Scientists' effort to piece together the genome is taking a significant step forward with a new computerized method that creates more complete and detailed versions of the complex puzzle of life than have ever been produced before.
"We hope and expect this advance will change how new genomes will be sequenced and studied since it gives such an improved view of what is really there," said Michael Schatz, Bloomberg Distinguished Associate Professor of computer science and biology within Johns Hopkins University's Whiting School of Engineering and Krieger School of Arts and Sciences. Schatz coordinated a group of 17 scientists from nine institutions in publishing their results in the current issue of Nature Methods.
"Without this approach, you will simply miss a lot of important gene sequences, and many errors can be introduced," said Schatz, who worked closely with researchers at Pacific Biosciences in Menlo Park, California, and Cold Spring Harbor Laboratory in Cold Spring Harbor, New York. He was joined by Johns Hopkins colleague Fritz J. Sedlazeck, a postdoctoral researcher.
Also involved in the research were scientists from the U.S. Department of Energy Joint Genome Institute; the Salk Institute for Biological Studies; University of California, Davis; University of Nevada, Reno; Universita degli Studi di Verona, Verona, Italy.
The development of the two algorithms, FALCON and FALCON-Unzip (which are available free to the public), Schatz said, is analogous to the move from a primitive telescope "that can only see the closest, brightest objects in the sky, to the Hubble space telescope that can dramatically improve the resolution to see things that are much more distant and in much greater focus."
The improvement from previous methods could have a significant impact in biology and medicine, as "genome assembly is one of the most fundamental and important steps in molecular biology to study the genetics of any living thing," he said.
Beginning in the 1970s, genome sequencing—the process of determining the complete DNA map of an organism at one time—has since produced the life codes for a number of microorganisms, plants, and animals, including humans. While many of these have been touted as the "whole genome," most of them, including the human genome, are not. In most published genomes, big pieces of the picture have been left out.
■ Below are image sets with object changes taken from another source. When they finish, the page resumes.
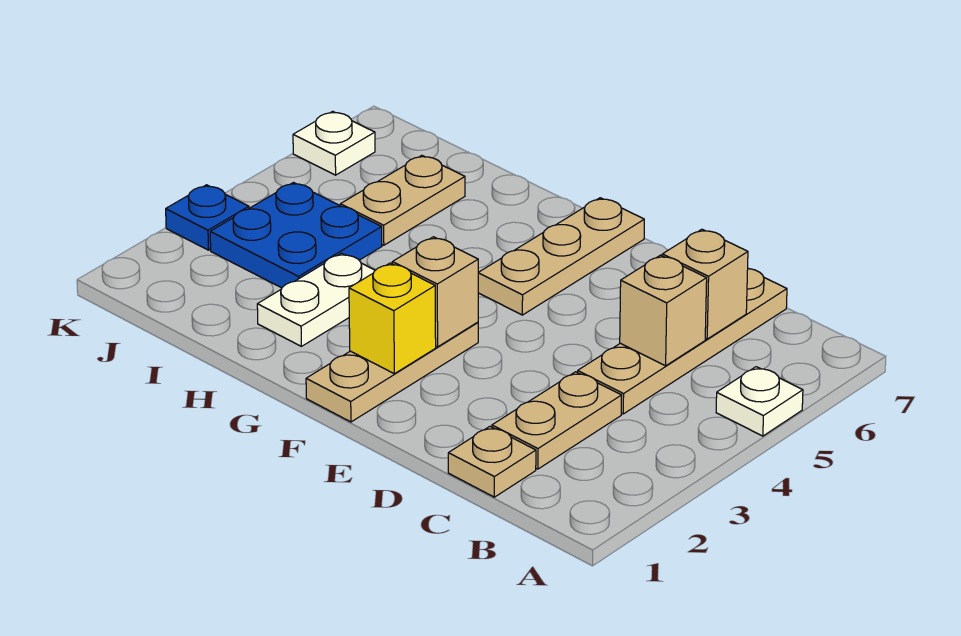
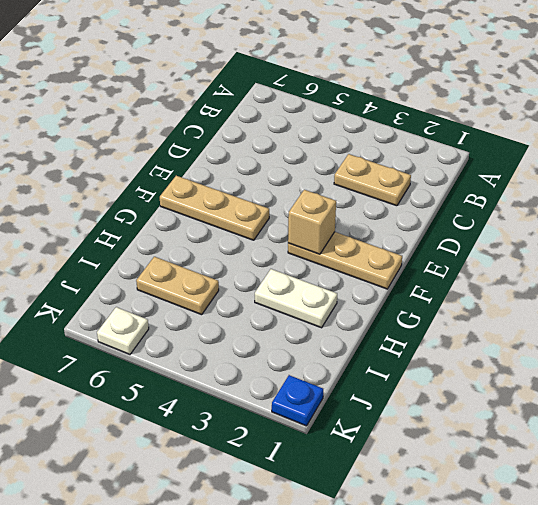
blue 1x1 plate [272,375,323,426] -> blue 1x1 plate moved to [166,185,249,250]
none -> white 1x1 plate [716,367,803,436]
none -> tan 1x1 plate [448,426,536,497]
none -> tan 1x4 plate [578,268,787,414]

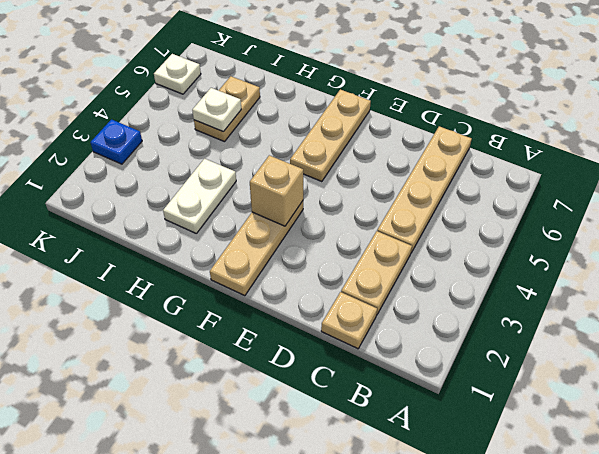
white 1x1 plate [192,88,241,132] -> white 1x1 plate moved to [716,367,803,436]
none -> blue 2x2 plate [210,183,382,288]
none -> tan 1x1 brick [620,255,707,366]
none -> tan 1x1 brick [662,229,748,339]

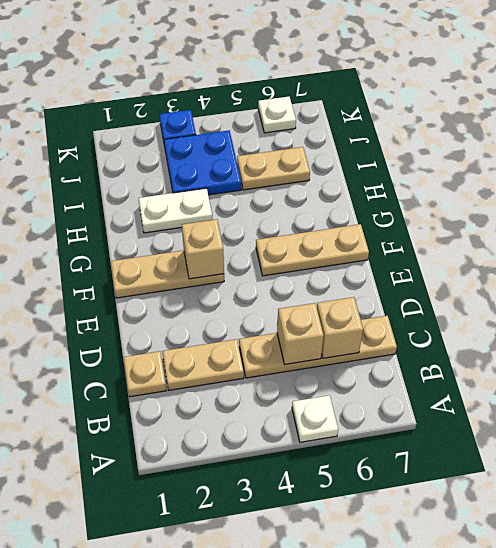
none -> yellow 1x1 brick [349,263,436,374]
In producing more detailed genomes of three important species, including the Cabernet Sauvignon red wine grape, the researchers who worked on the new paper show how their approach improves on previous methods. Specifically, most other approaches, Schatz said, "would completely skip the fact that our genome and many genomes are actually 'diploid' and have two copies of each chromosome—one from mom and one from dad. Those two copies can be very different from each other, including genes or mutations that you only inherit from your mother or from your father."
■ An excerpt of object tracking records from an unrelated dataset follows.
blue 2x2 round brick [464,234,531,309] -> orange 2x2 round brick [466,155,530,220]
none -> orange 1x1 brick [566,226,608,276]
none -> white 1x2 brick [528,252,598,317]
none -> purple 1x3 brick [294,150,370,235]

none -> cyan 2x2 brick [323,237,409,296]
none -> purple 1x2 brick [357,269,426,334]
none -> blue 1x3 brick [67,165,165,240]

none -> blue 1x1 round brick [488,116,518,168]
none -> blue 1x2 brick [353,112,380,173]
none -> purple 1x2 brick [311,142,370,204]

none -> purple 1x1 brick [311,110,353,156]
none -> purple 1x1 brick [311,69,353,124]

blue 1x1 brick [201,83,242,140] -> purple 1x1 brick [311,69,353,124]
In all three species studied for this paper—Cabernet Sauvignon, a widely studied flowering plant called Arabidopsis thaliana, and a coral fungus—the scientists found large segments of DNA that were specific to one of the two copies.
"An analogy of this might be that previous methods for sequencing genomes would give you a black-and-white representation—'haploid,' just 1 copy of each chromosome," Schatz said. "But our new software gives you a full-color representation allowing you to see all the details hidden in the shadows."
The greater detail and accuracy is partly due to the fact that the algorithm produces fewer and bigger puzzle pieces. That is, longer sections of the four chemical compounds known as nucleotides that make up the DNA sequence: adenine, cytosine, guanine, and thymine. Larger sections mean fewer gaps and greater precision in understanding what the sequence means.
In the grape genome, for instance, previous methods left the genome shattered into up to 12.8 million pieces averaging only 1,000 nucleotides long. The new approach for the Cabernet Sauvignon grape produces 718 contiguous pieces averaging 2.1 million nucleotides long.
One technical challenge of producing the longer segments was the error rate of 10 to 15 percent in the single molecule sequencing technology used. However, using sophisticated statistical and computational filtering—a corrective lens for DNA sequencing—the system reduces that to on average one error every 10,000 to 100,000 nucleotides, an average error rate of only 0.01% to 0.001%.
Another group of scientists has already used versions of the software to assemble and study the gorilla genome earlier this year, and Schatz said his lab is using the method to study plants, animals, and microorganisms that cause disease as well as healthy and diseased human genomes, including studies of cancer.